Passion for career development
Now the CEO of Hilton, Nassetta said it’s been one of his top goals from day one to enable all the employees at all of his company’s hotels to succeed to their highest potential. He said his memories of being a young person working in the hotel industry make him want to empower the young adults in the industry today.
“One of the things I love most about this business is the impact it has on young people,” he said. “That’s one of the things I’m most focused on.”
Nassetta, a father of six daughters, also serves on the board of the International Youth Foundation.
He said he recently gave one of his company’s interns career advice, which included finding some aspect of the work to be passionate about and taking pride in having “a great work ethic and humility.” He said one of the most important factors to foster young talent is to create a culture of support.
“You have to make sure whatever you’re doing, you find a place that is a nurturing, good environment from a cultural point of view,” he said. “It needs to be an environment where people invest in you, and where if you work hard and intelligently and work well as a part of your team, that organization and that company invest back in you. If you flub something in a great environment that invests in you, amazing things can happen.”
He said ultimately it’s about passing on goodwill to younger hoteliers.
“I’ve been exceptionally fortunate, and obviously I’ve had great mentors and good fortune,” Nassetta said. “One thing I love about our business and what we’re doing is giving that back and passing that along for another generation or two or three or four.
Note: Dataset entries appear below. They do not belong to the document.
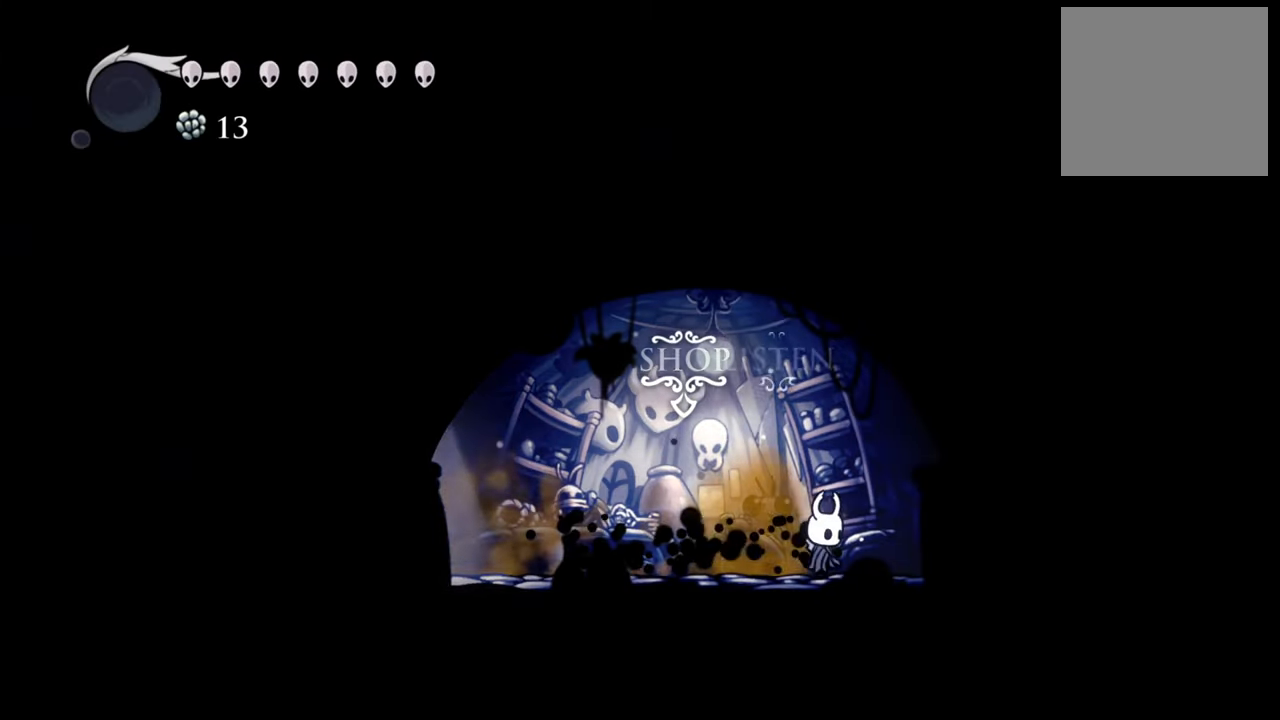
{"buttons": ["DPAD_LEFT"], "events": [[240, "DPAD_LEFT", "down"]]}
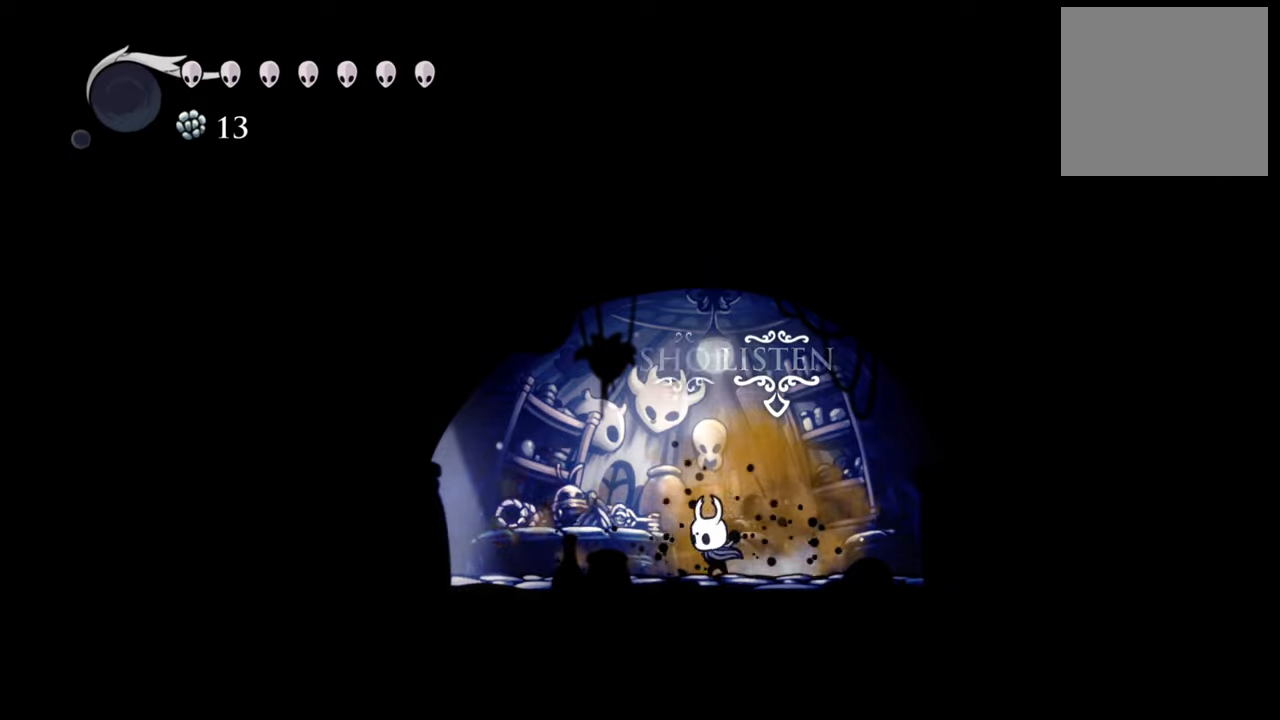
{"buttons": [], "events": [[140, "DPAD_LEFT", "up"], [360, "DPAD_UP", "down"], [500, "DPAD_UP", "up"]]}
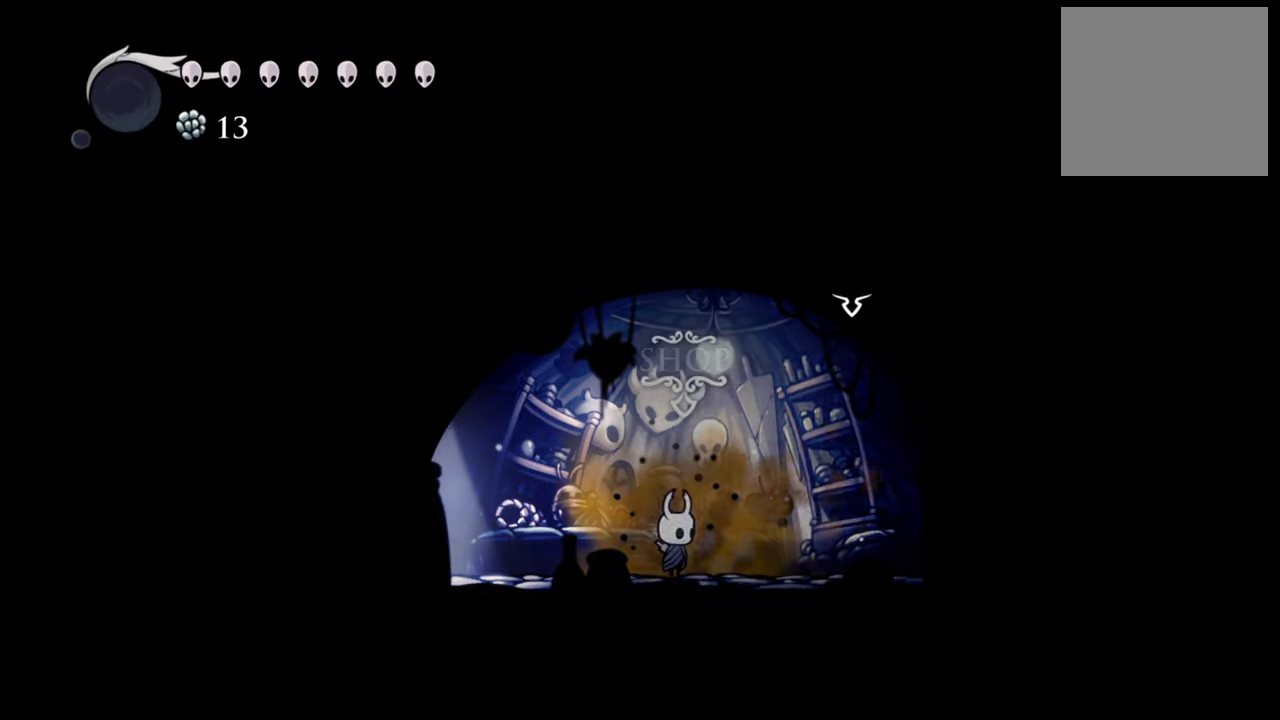
{"buttons": [], "events": []}
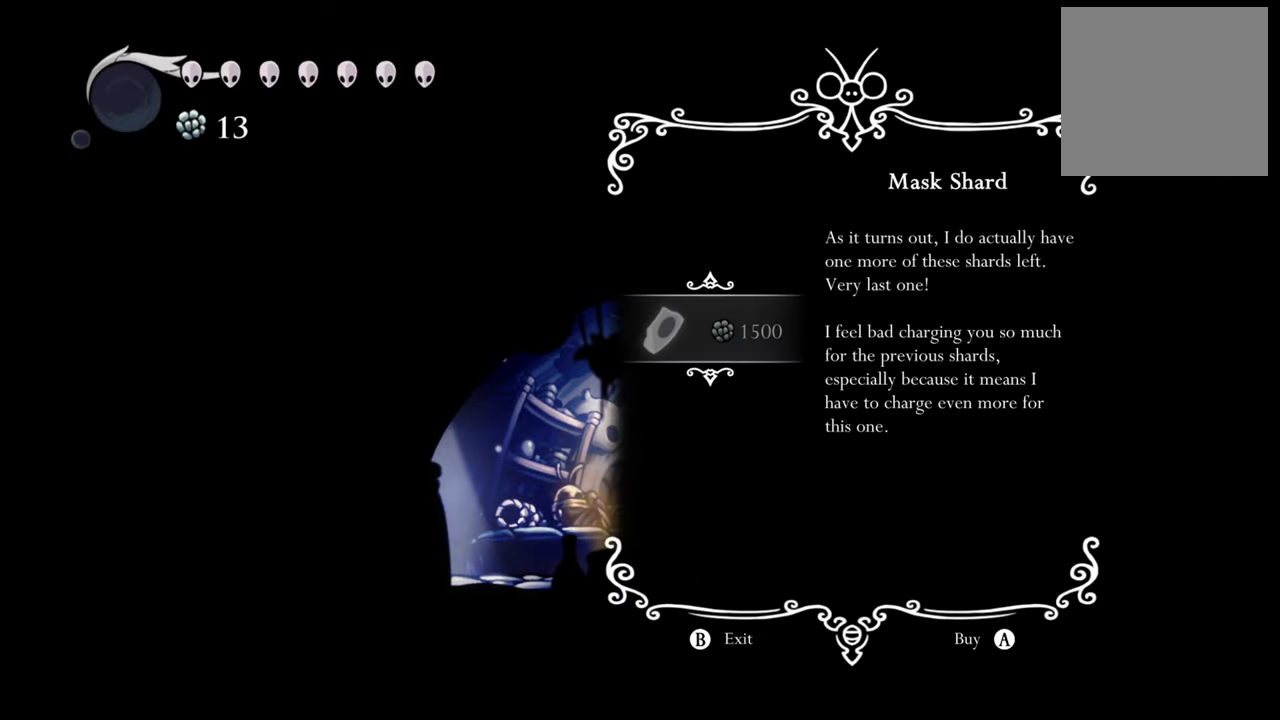
{"buttons": [], "events": []}
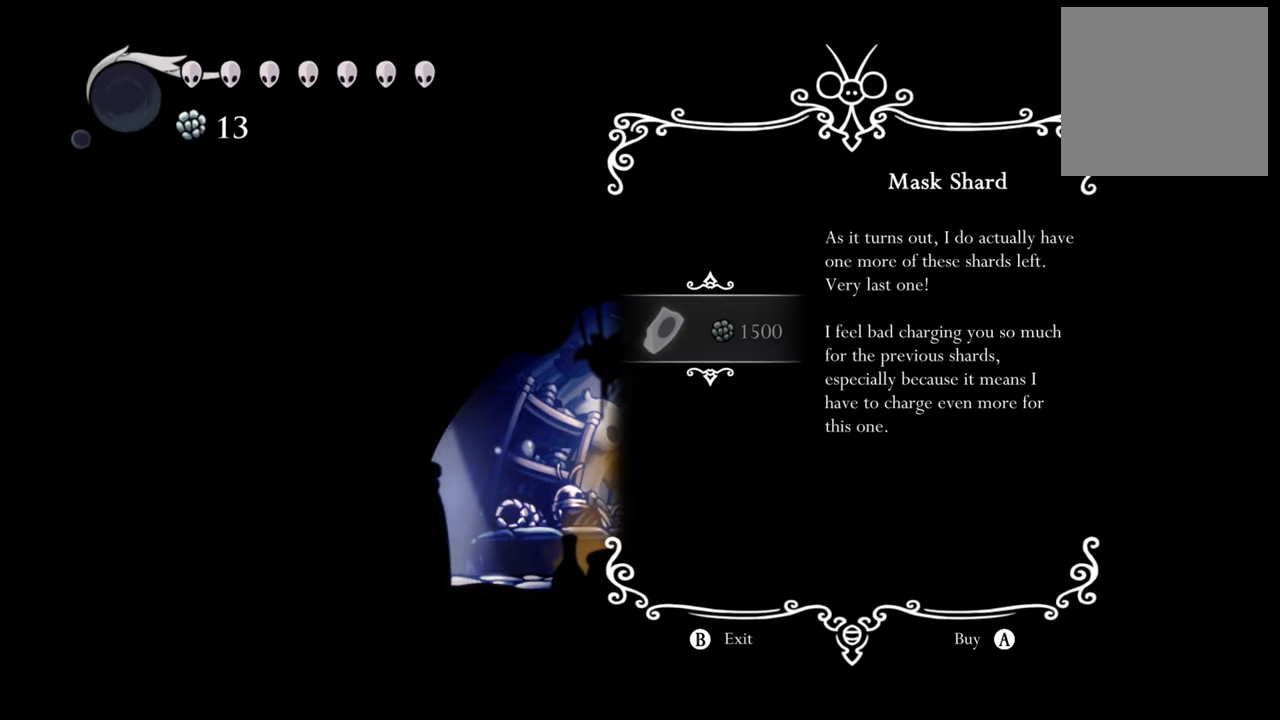
{"buttons": ["DPAD_LEFT"], "events": [[260, "DPAD_LEFT", "down"]]}
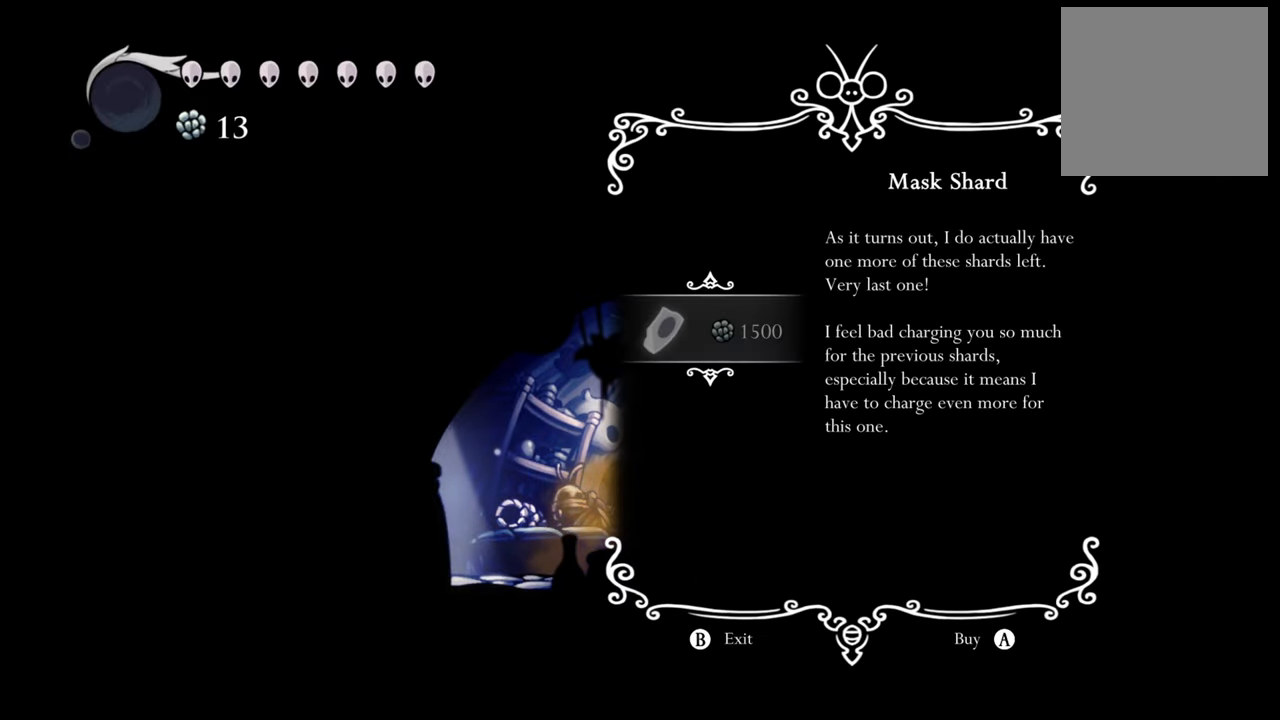
{"buttons": ["DPAD_LEFT"], "events": [[300, "B", "down"], [480, "B", "up"]]}
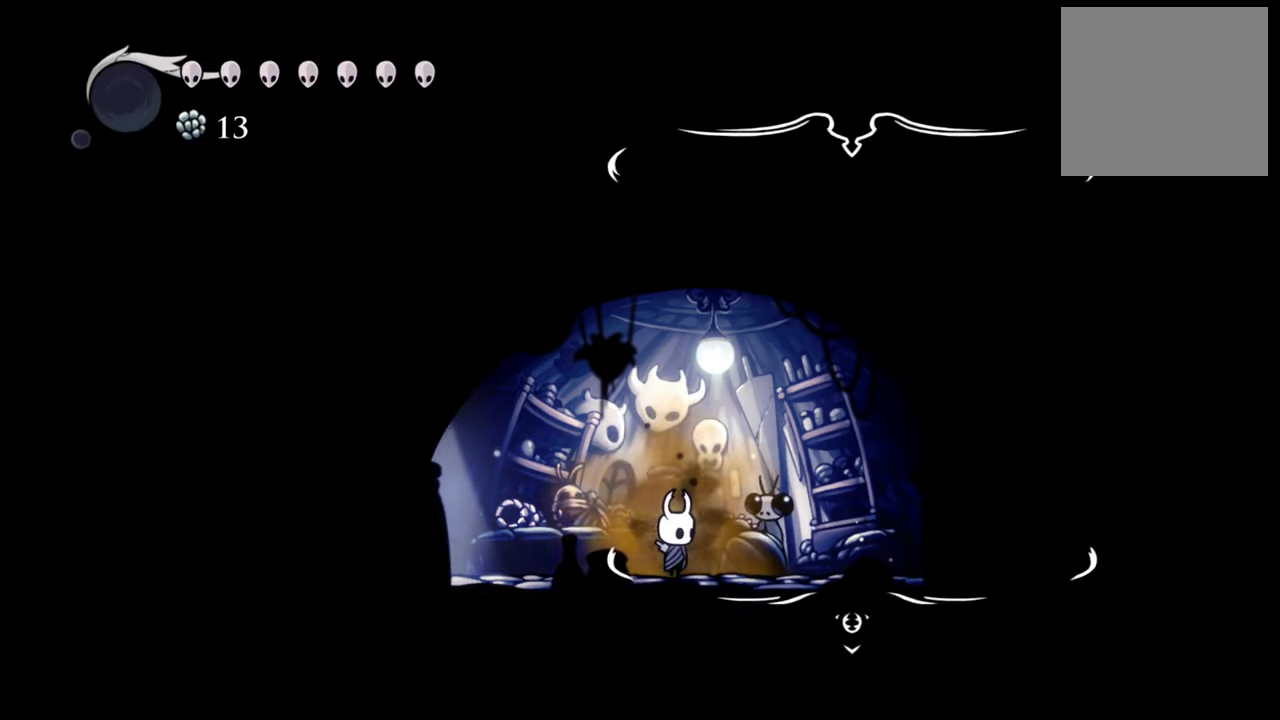
{"buttons": ["DPAD_LEFT"], "events": [[280, "B", "down"], [400, "B", "up"]]}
I think it’s about making sure we as an industry and Hilton as a company continue to focus on giving to the next generation. If anything, I think my story is a good testimonial to the opportunities … and what’s really possible in this business and what I love about it.”
Holding on to lessons
Nassetta’s path in the hotel industry was far from a straight line from the Holiday Inn Capitol Hill to the top job at Hilton. After graduating from college, Nassetta worked in various roles focused broadly on real estate and development, including with a firm he co-founded in 1991 called Bailey Capital Corporation.
That eventually evolved into a role as EVP at Host Hotels & Resorts in 1995. Nassetta took over as CEO of that company in 1997 and held that position until he took over as chief executive at Hilton in 2007.
From the very beginning in his role at Hilton, Nassetta has made it a priority for senior staff members to get property-level experience on a regular basis. That led to the creation of an “immersion program.”
“All of our senior management have to work for a week in the back of house,” he said. “I kicked off that program. I didn’t get to go to the Holiday Inn, but I went to the Capital Hilton, which is not that far away, and I asked to be assigned to engineering. When I left, they gave me a golden plunger.”